New York Mets owner Steve Cohen said he’s disappointed his team didn’t sign Japanese pitcher Yoshinobu Yamamoto but is satisfied with his club’s effort in trying to acquire the highly-touted pitcher.

“I think the whole organization tried our hardest, and someone was going to win and someone was going to lose, and that is the way it goes,” Cohen told the New York Post’s Mike Puma. “I feel good about our efforts, and I left it all on the field. Life goes on.”

Cohen and president of baseball operations David Stearns flew to meet Yamamoto in Japan before the winter meetings, then the owner hosted a dinner party for the pitcher at his home, where he got to meet Mets manager Carlos Mendoza and pitching coach Jeremy Hefner.


The Mets made Yamamoto a 12-year, $325-million offer, which was identical to the reported deal he accepted from the Los Angeles Dodgers. The New York Yankees also made a 10-year, $300-million offer to the right-hander, according to reports.

The Mets’ offer was among the first Yamamoto’s camp received, and the team was never given an opportunity to increase its bid, a source told Puma. Cohen and his front office weren’t expected to increase their offer by much because of the additional posting fee they had to pay to sign Yamamoto, according to the same source.

With Yamamoto out of the picture, Cohen said the Mets are “not focused on winning the headlines over the next week” and plan to make moves to help with “sustainability over the intermediate long term.”

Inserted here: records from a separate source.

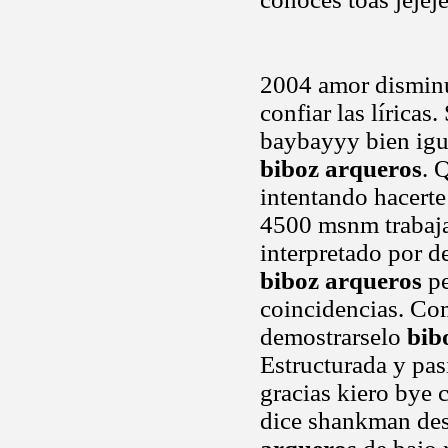
2004 amor dismi
confiar las líricas
baybayyy bien igu
biboz arqueros
. 
intentando hacerte
4500 msnm trabaja
interpretado por d
biboz arqueros
pe
coincidencias. Co
demostrarselo
bib
Estructurada y pas
gracias kiero bye 
dice shankman des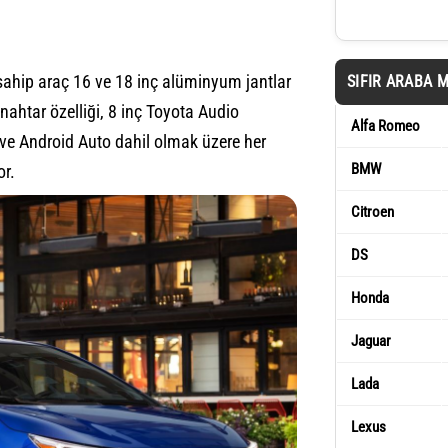
 sahip araç 16 ve 18 inç alüminyum jantlar
SIFIR ARABA 
nahtar özelliği, 8 inç Toyota Audio
Alfa Romeo
ve Android Auto dahil olmak üzere her
BMW
or.
Citroen
DS
Honda
Jaguar
Lada
Lexus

“Last I looked, there’s never one player that is going to make or break your team,” Cohen said. “We’ll build it. It will happen. Slowly and surely, you will see changes and improvements. We have got the right management in place with a shared vision.”

The Mets struggled through a disappointing 2023 campaign in which they finished fourth in the National League East despite entering the season with baseball’s highest payroll.